2. The protein of claim 1, wherein the protein is replaced by 3. The protein according to claim 1, wherein Glu at position 160 has been substituted with another amino acid (variant A) to form a hard or stable virus-like protein particle as compared to the wild type. 4. The protein according to claim 1, wherein Glu at position 163 is substituted with another amino acid (variant B) to form a virus-like protein particle which is harder or more stable than wild type. 5. The protein according to claim 1, wherein Asp at position 348 is substituted with another amino acid (variant C) to form a virus-like protein particle which is harder or more stable than the wild type. 6. Glu at position 160 and Glu at position 163 are substituted with another amino acid (variant D) to form a hard or stable virus-like protein particle as compared to the wild type. A protein according to claim 1. 7. Glu at position 160, Glu at position 163 and Asp at position 348
3. The protein according to claim 1, wherein is replaced by another amino acid (variant E) to form a virus-like protein particle that is harder or more stable than the wild type. 8. Glu at position 332, Glu at position 333 and Asp at position 348.
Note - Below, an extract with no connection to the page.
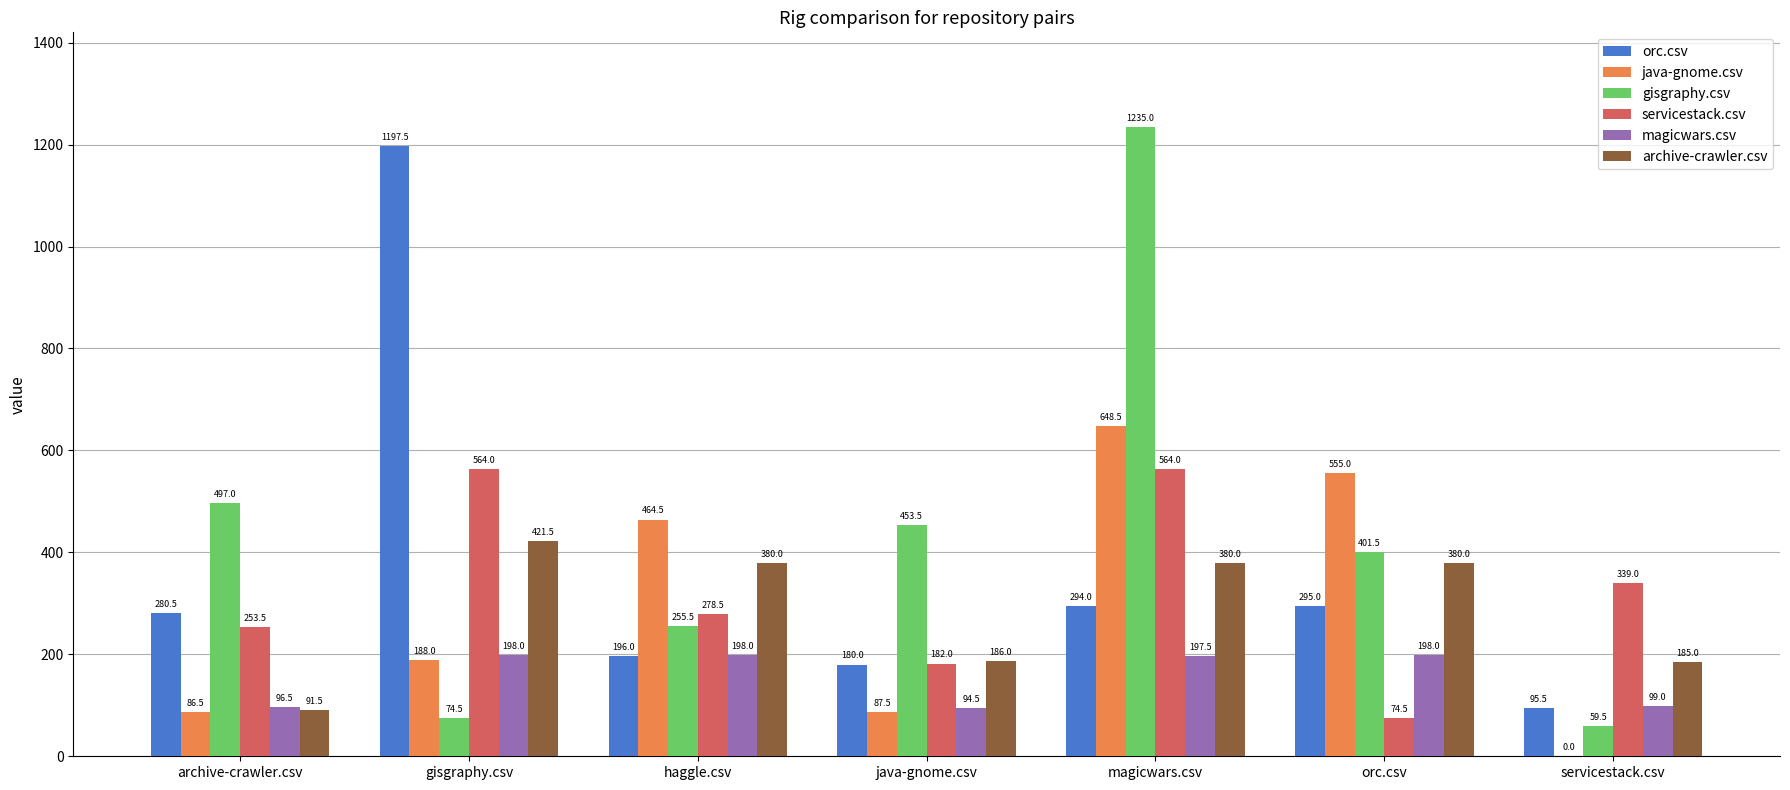

Which series has the widest spread of values?

gisgraphy.csv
Is substituted with another amino acid (variant F), and is capable of forming rod-like virus-like protein particles at high frequency. 9. Glu at position 49 and Glu at position 51 have been substituted with another amino acid (variant G) to form a virus-like protein particle which is harder or more stable than the wild type. A protein according to claim 1. 10. Glu at position 49, Glu at position 51, Glu at position 160,
Glu at position 163, Ser at position 216, Lys at position 217, Glu at position 219, 33
The Glu at position 2, Glu at position 333 and Asp at position 348 are substituted by other amino acids (variant H), and are less likely to form virus-like protein particles as compared to the wild type. protein. 11. A nucleic acid encoding the protein according to any one of claims 1 to 10. 12. An expression vector comprising the nucleic acid according to claim 1. A host cell into which the expression vector according to claim 12 has been introduced. 14. The host cell according to claim 13, which is an insect cell. 15. A method for producing virus-like protein particles, comprising culturing the host cell according to claim 14 or 15 and collecting virus-like protein particles.